WRITTEN TASK -> Report every line of the records that contains the word "Contagem".

┌──

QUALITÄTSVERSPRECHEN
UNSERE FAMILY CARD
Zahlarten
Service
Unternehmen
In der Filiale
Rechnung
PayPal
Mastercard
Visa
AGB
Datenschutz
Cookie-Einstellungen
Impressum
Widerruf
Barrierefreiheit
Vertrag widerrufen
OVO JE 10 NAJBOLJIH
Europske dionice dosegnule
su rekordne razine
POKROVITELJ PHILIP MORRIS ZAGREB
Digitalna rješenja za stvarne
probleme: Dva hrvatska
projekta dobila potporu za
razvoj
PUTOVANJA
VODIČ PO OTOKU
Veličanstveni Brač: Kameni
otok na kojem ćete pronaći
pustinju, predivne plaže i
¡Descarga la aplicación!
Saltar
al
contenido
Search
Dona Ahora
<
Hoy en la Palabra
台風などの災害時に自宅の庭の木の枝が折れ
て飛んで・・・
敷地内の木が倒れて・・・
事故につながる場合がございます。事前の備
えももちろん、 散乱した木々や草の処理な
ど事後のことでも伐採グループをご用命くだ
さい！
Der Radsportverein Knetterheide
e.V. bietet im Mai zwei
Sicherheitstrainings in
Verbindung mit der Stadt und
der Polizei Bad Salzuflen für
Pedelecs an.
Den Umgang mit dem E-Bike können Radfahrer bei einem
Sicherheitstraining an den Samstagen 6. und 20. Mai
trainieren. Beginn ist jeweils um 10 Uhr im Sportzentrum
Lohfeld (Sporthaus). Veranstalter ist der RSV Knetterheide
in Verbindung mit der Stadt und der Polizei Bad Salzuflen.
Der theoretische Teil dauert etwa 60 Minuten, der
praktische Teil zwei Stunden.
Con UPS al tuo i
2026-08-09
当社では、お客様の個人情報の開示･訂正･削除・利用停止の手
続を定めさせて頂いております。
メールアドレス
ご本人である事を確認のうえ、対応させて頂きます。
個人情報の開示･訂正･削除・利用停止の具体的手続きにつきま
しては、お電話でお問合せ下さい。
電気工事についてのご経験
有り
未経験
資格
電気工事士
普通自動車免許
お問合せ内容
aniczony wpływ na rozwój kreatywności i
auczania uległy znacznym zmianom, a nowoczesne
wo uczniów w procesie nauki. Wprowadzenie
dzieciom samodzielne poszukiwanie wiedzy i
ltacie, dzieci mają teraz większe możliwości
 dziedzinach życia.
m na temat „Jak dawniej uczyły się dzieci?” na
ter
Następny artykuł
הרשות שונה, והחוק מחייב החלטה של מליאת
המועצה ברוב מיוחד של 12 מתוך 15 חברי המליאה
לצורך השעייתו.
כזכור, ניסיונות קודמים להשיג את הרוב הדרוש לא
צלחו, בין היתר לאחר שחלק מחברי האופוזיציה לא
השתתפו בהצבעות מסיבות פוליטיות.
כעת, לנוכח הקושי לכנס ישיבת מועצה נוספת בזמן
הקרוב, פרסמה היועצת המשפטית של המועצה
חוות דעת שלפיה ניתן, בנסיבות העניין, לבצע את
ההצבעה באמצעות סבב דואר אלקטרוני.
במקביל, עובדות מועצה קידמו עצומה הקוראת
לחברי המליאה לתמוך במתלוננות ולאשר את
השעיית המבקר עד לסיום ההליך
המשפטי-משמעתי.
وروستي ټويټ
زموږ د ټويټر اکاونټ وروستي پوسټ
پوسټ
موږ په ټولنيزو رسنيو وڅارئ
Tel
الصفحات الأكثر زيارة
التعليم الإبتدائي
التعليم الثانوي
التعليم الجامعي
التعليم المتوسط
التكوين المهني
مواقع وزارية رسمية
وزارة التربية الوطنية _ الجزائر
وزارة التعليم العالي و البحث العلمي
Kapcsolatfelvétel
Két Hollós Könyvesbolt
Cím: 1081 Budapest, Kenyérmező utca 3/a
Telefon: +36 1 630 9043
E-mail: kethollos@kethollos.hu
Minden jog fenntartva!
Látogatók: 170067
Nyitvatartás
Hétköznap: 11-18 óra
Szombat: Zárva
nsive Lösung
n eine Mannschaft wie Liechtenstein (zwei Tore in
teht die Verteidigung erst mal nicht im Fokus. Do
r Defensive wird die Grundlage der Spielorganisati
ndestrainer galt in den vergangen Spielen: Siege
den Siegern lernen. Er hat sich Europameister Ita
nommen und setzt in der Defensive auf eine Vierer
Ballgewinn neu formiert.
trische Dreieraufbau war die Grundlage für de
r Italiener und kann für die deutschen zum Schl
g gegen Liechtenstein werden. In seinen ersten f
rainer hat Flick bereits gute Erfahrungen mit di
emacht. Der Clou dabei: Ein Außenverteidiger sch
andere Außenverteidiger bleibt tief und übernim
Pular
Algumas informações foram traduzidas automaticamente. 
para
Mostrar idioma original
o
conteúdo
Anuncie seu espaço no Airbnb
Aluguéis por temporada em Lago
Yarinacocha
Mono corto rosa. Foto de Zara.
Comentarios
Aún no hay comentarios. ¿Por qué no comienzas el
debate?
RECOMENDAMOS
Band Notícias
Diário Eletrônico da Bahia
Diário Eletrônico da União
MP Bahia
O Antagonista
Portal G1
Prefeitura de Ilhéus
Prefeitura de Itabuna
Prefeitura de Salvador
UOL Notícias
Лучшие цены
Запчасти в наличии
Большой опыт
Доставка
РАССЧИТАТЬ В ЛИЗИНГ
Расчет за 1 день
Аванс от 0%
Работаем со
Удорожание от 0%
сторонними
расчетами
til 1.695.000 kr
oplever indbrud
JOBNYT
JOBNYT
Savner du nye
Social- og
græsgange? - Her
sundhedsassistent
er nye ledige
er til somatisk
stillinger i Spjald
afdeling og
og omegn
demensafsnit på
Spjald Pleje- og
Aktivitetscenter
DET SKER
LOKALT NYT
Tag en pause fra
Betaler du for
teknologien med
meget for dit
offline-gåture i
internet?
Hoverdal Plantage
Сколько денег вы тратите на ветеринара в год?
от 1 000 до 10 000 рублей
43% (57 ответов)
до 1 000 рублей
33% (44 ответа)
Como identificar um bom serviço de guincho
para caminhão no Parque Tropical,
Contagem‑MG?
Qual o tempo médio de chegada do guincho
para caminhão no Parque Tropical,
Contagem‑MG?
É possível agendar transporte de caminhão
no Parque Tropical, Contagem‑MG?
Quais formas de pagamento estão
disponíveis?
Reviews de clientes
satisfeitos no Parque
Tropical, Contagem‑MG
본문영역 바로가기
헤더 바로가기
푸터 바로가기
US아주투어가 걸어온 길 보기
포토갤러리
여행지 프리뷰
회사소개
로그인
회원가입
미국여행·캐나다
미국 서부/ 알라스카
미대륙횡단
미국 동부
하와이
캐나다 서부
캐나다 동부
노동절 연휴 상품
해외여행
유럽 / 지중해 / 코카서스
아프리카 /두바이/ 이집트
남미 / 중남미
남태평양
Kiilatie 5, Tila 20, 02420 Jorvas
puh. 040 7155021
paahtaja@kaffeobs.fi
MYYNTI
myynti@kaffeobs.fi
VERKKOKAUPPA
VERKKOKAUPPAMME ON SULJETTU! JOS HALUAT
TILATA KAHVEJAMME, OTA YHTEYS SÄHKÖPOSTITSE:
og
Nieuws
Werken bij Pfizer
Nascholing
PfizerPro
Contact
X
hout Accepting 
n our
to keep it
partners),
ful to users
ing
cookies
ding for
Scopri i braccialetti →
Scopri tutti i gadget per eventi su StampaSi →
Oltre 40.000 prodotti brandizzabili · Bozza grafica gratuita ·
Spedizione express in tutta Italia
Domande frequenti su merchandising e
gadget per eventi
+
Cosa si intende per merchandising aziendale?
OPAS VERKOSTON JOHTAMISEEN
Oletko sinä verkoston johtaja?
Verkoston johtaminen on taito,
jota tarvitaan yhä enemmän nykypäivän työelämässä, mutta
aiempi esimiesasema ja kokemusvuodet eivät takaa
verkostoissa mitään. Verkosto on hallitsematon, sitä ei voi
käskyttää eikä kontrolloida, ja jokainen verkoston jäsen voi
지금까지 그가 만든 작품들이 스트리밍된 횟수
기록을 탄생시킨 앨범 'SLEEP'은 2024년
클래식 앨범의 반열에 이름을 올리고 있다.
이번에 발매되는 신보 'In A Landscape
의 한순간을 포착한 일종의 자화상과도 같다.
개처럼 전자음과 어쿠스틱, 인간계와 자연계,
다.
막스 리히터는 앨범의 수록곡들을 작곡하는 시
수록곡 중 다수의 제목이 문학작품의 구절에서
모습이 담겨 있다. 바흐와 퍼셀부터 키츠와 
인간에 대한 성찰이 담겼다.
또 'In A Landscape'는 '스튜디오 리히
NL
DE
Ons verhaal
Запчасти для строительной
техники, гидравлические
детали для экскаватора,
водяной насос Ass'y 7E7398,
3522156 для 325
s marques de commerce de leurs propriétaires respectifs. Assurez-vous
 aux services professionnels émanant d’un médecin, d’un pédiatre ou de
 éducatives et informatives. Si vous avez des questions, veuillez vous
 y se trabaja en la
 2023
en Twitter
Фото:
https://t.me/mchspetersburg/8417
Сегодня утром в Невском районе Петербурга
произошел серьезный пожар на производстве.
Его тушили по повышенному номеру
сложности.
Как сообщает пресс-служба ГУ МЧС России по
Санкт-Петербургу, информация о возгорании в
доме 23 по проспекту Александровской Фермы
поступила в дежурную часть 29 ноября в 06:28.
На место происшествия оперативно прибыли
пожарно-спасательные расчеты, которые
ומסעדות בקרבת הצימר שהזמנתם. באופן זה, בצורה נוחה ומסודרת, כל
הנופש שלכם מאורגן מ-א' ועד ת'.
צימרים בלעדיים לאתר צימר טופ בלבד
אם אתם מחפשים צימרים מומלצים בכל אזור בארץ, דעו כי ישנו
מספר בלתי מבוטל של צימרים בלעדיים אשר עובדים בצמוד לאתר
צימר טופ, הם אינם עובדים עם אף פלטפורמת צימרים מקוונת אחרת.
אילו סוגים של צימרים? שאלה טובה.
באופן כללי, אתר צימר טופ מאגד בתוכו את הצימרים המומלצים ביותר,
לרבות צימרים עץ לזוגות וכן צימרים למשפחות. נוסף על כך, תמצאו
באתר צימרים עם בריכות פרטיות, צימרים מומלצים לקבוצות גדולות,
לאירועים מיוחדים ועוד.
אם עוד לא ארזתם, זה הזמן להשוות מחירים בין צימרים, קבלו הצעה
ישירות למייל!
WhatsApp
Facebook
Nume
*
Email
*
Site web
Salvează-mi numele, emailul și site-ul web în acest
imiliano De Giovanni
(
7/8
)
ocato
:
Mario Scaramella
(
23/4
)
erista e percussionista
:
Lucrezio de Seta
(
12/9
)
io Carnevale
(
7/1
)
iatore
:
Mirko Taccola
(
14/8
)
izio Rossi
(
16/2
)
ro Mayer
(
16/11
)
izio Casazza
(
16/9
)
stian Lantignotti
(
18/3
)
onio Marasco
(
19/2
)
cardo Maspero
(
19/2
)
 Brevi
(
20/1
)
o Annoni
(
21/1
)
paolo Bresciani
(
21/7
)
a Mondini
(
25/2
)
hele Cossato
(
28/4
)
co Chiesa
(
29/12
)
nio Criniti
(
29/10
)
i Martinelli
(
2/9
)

└──

SOLUTION BELOW ->
Contagem‑MG?
Contagem‑MG?
no Parque Tropical, Contagem‑MG?
Tropical, Contagem‑MG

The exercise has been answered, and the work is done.